Problem statement: Please reproduce the lines of the records below from the one holding "focal_35mm: 14" through the one holding "exposure_s: 1/60", inclusive, skipping all pictures.

Records from a dataset
☆ ☆ ☆
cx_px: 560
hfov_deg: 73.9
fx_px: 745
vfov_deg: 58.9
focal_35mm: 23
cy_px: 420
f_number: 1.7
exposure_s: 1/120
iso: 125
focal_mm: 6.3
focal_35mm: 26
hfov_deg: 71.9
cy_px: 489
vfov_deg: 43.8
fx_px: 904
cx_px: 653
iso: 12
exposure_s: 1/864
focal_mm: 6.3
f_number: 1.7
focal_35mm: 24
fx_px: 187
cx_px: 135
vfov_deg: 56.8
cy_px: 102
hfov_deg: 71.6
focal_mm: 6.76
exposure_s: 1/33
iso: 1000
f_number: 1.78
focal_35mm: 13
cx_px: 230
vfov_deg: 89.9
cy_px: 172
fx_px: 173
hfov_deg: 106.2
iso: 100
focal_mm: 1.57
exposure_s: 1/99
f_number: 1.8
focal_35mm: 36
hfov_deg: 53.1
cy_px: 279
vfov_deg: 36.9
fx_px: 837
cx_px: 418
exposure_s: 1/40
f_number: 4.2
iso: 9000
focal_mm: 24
☆ ☆ ☆
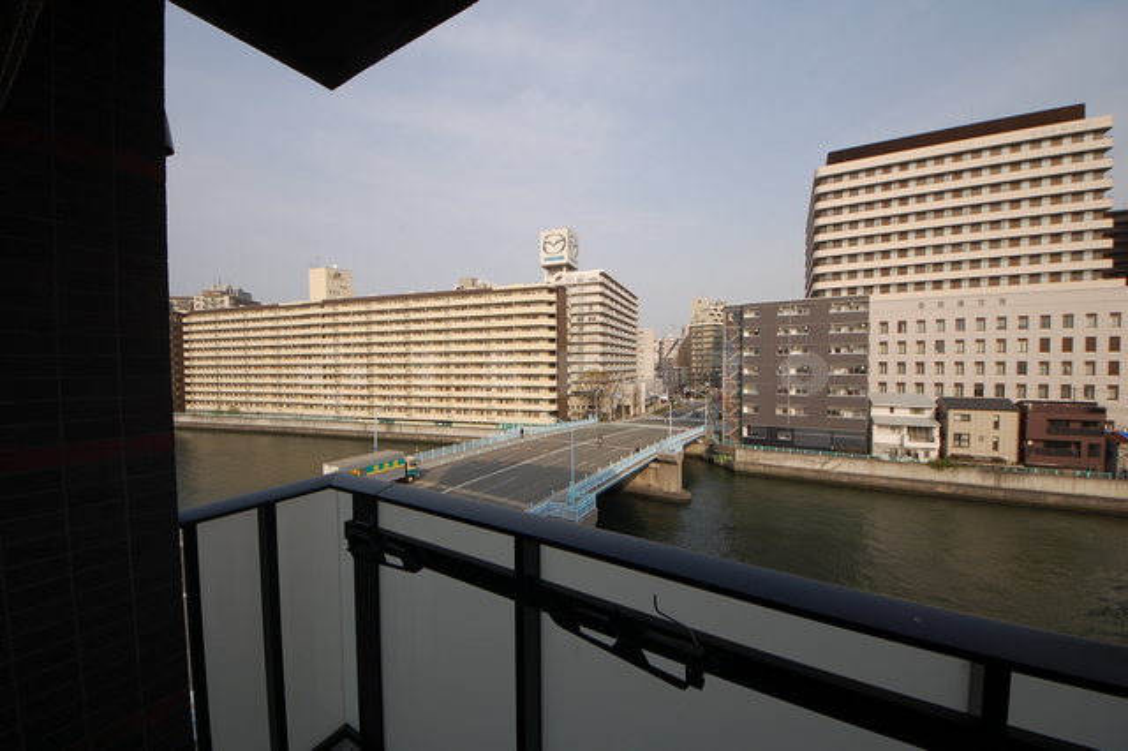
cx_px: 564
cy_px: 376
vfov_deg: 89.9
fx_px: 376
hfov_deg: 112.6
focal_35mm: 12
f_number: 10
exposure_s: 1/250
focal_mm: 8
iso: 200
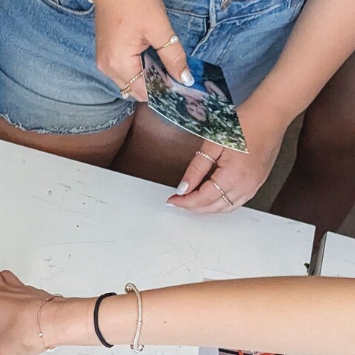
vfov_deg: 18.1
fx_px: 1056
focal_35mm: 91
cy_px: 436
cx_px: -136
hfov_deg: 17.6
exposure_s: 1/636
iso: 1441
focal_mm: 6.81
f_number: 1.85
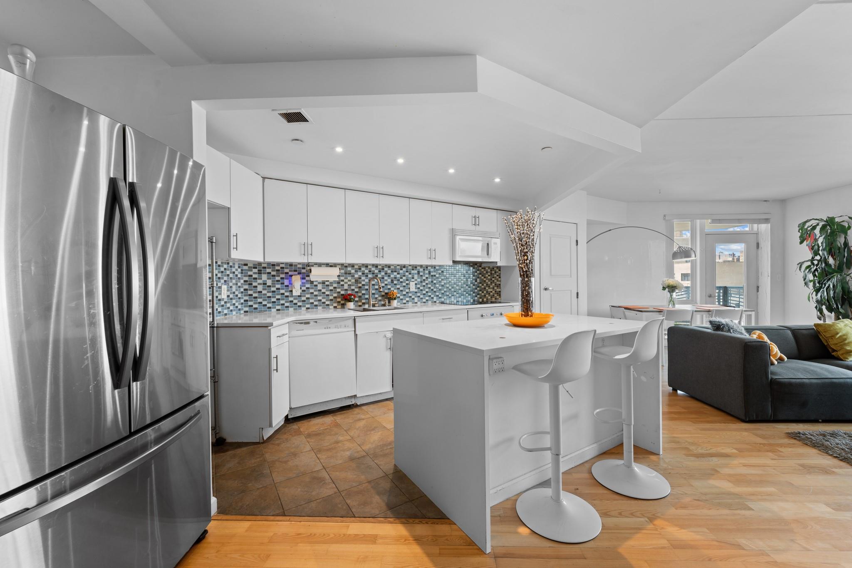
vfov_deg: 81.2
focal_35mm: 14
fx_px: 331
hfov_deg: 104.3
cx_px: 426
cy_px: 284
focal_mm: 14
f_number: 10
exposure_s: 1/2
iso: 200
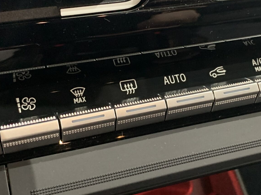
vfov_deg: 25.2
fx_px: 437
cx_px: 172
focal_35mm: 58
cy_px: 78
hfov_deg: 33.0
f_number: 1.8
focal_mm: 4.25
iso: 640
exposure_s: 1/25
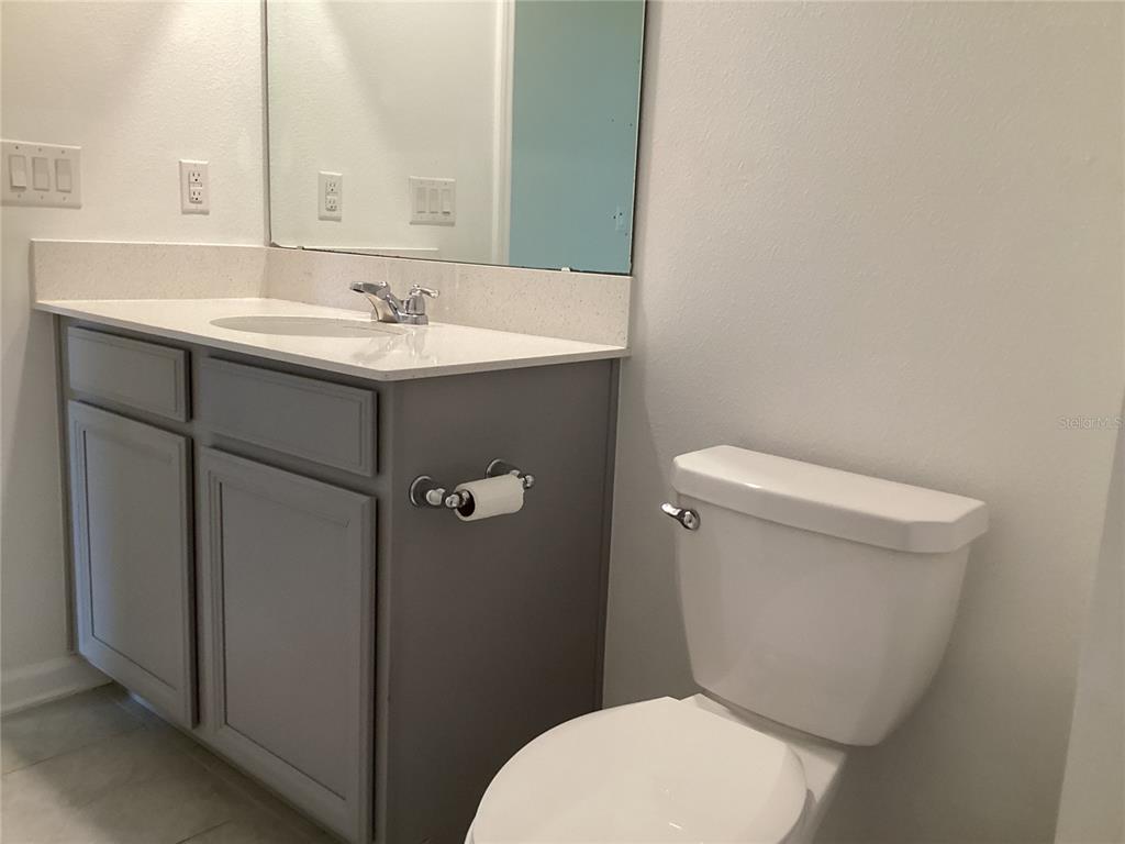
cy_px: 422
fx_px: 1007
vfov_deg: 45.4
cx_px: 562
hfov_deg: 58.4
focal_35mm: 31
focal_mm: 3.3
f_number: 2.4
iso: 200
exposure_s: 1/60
☆ ☆ ☆
Reply to the task:
focal_35mm: 14
fx_px: 331
hfov_deg: 104.3
cx_px: 426
cy_px: 284
focal_mm: 14
f_number: 10
exposure_s: 1/2
iso: 200
vfov_deg: 25.2
fx_px: 437
cx_px: 172
focal_35mm: 58
cy_px: 78
hfov_deg: 33.0
f_number: 1.8
focal_mm: 4.25
iso: 640
exposure_s: 1/25
cy_px: 422
fx_px: 1007
vfov_deg: 45.4
cx_px: 562
hfov_deg: 58.4
focal_35mm: 31
focal_mm: 3.3
f_number: 2.4
iso: 200
exposure_s: 1/60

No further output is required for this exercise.